礼拝説教「神の恵みとあわれみと平安」2021年1月17日
聖書 テモテの手紙第一 1章1~2節
(序)テモテへの第一は、牧会書簡と言われます。 3節に「マケドニヤに出発するとき」とある所から、パウロがローマでの捕らわれの後(61~63年)解放されて、再び各地を伝道して歩いた時期と思われます(64年~65年)。
一、発信人パウロと受信人テモテ
1、発信人パウロ
パウロは、まず自らを「キリスト・イエスの使徒」として紹介しています。使徒(アポストロス)とは、「全権を委任されて派遣された者」のことです。パウロは、若いテモテの牧師としての権威を認めようとしない人々のいたエペソの教会に対して、主イエスからの使徒職を主張し、その権威の出所を「私たちの救い主なる神と私たちの望みなるキリスト・イエスの命令による」のだと言っているのです。「望みなるキリスト・イエス」という表現は、再臨における完全な救いの成就という望みを、キリスト・イエスにおいた表現です。パウロはここで、「永遠の過去から永遠の未来にいたる救いの望みであるキリスト・イエスの命令によるところの使徒である」と主張しているのです。
2、受信人テモテ
「信仰による真実のわが子」。肉における親子というのではなく、「信仰における子」だというのです。肉親の親子の間にも、「信仰において」を要すると小島伊助先生は言われます。パウロは、テモテのことを、「兄弟」(Ⅱコリント1:1、コロサイ1:1)「私の同労者」(ローマ16:21)「私の愛する忠実な子」(Ⅰコリント4:17)と呼んでいます。子が父に仕えるように、テモテがパウロに仕えているところから「真実のわが子」と呼んだのです(ピリピ2:23)。
二、挨拶のことば
続いて、パウロは、「恵みとあわれみと平安がありますように」と挨拶を記しています。この朝は、この3つの言葉を中心に見て参りたいと思います。
1、恵み
まず、「恵み」とは、何ら人間の側からの功績によることのない、ただ神から人間に向けられた好意であり、受けるに値しないものに対する神の一方的な愛の御業です。新約聖書中、パウロが最も多く「恵み」(77回)ということばを用いています。特に「神の恵み」という表現を好んで用いています。
その代表的なものとして、ローマ人への手紙3章24節をご覧ください。「ただ、神の恵みにより、キリスト・イエスによる贖いのゆえに、価なしに義と認められるのです。」(ローマ人への手紙3章24節)
このみことばは、私たちが罪赦され、義と認められるのは、キリストの贖いによるのであって、ただ神の恵み以外のなにものでもないことを明確に示しています。
さらに、コリント人への第1の手紙15章10節をご覧ください。ここでパウロは、3回も「神の恵み」ということばを用いて、彼の生涯とその働きにおけるすべてが、「神の恵み」であることを証ししています。
私たちも、救われて、今日あるを得ているのは、ただ「神の恵み」であることを覚えて神に感謝するとともに、私たちがその事を、家族や友人、知人に証しすることの出来るのは、ただ「神の恵み」によるのであることを覚え、主に信頼して証人としての責任を果たさせていただきましょう。

========================================================================

--- 課題について ---
説教の中で「このみことばは、私たちが罪赦」を含む言葉から始まり「果たさせていただきましょう。」で終わる部分を、「家族」を「隣人」に入れ替えて書き直してください。 この後にある項目は、ここでは使いません。

--- 資料 ---
========================================================================

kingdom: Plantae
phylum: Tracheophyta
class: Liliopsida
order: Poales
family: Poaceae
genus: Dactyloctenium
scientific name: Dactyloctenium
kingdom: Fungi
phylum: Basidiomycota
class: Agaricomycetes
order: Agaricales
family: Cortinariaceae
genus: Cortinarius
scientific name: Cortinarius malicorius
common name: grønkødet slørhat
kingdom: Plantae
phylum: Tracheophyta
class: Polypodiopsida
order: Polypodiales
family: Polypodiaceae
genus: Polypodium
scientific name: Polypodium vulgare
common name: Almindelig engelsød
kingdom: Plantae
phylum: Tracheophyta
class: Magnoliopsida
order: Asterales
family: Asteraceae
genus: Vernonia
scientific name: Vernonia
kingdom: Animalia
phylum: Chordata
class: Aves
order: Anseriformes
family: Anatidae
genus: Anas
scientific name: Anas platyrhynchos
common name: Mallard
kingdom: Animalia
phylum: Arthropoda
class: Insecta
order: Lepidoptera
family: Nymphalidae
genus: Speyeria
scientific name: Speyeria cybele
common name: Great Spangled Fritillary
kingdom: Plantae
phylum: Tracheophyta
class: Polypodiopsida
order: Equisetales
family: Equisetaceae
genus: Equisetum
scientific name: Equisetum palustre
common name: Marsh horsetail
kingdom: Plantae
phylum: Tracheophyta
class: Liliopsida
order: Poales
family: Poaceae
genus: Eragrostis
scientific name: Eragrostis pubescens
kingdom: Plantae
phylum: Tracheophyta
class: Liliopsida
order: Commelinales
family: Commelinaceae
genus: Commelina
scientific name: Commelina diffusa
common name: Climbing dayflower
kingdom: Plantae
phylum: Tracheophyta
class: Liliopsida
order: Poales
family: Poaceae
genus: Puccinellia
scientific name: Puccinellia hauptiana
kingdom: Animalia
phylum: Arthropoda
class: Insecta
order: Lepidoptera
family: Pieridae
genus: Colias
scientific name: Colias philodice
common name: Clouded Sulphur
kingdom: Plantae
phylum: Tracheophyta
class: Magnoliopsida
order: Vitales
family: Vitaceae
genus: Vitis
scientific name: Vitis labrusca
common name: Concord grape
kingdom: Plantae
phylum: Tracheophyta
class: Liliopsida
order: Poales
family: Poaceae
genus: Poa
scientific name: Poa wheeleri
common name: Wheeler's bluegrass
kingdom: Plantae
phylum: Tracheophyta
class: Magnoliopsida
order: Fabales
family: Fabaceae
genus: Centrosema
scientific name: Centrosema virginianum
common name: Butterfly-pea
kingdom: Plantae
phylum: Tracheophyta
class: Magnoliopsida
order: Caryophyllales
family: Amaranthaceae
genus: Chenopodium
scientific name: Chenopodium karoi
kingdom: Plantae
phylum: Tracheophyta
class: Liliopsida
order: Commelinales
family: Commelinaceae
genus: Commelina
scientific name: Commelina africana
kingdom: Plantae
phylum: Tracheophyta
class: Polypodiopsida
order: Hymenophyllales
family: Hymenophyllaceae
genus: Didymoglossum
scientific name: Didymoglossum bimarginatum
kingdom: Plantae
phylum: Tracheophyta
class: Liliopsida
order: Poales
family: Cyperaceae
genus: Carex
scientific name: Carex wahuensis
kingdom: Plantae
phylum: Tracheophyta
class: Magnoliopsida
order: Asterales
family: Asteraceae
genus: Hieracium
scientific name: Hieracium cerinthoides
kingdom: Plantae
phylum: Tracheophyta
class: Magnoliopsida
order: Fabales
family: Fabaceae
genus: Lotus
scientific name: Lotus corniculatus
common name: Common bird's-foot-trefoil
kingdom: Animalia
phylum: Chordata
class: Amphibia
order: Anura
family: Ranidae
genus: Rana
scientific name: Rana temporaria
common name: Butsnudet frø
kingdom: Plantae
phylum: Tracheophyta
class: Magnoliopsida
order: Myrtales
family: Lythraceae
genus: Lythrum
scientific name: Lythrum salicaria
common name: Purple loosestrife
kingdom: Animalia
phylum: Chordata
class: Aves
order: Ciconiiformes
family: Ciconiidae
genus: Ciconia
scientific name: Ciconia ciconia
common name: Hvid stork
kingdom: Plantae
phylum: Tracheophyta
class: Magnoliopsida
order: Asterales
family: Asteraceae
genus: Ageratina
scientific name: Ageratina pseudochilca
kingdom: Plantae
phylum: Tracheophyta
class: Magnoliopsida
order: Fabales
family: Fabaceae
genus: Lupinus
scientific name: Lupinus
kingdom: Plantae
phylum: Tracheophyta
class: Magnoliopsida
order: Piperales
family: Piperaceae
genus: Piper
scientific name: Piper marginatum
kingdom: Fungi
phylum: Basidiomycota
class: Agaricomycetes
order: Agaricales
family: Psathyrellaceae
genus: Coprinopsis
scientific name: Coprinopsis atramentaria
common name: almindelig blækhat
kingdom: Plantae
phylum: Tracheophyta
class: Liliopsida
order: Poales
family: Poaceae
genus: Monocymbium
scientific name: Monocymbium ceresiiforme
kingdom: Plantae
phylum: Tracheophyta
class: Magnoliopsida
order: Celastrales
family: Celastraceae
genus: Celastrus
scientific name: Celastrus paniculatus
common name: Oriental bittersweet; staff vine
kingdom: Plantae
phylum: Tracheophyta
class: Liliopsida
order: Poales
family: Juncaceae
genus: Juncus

========================================================================

--- 解答 ---
このみことばは、私たちが罪赦され、義と認められるのは、キリストの贖いによるのであって、ただ神の恵み以外のなにものでもないことを明確に示しています。
さらに、コリント人への第1の手紙15章10節をご覧ください。ここでパウロは、3回も「神の恵み」ということばを用いて、彼の生涯とその働きにおけるすべてが、「神の恵み」であることを証ししています。
私たちも、救われて、今日あるを得ているのは、ただ「神の恵み」であることを覚えて神に感謝するとともに、私たちがその事を、隣人や友人、知人に証しすることの出来るのは、ただ「神の恵み」によるのであることを覚え、主に信頼して証人としての責任を果たさせていただきましょう。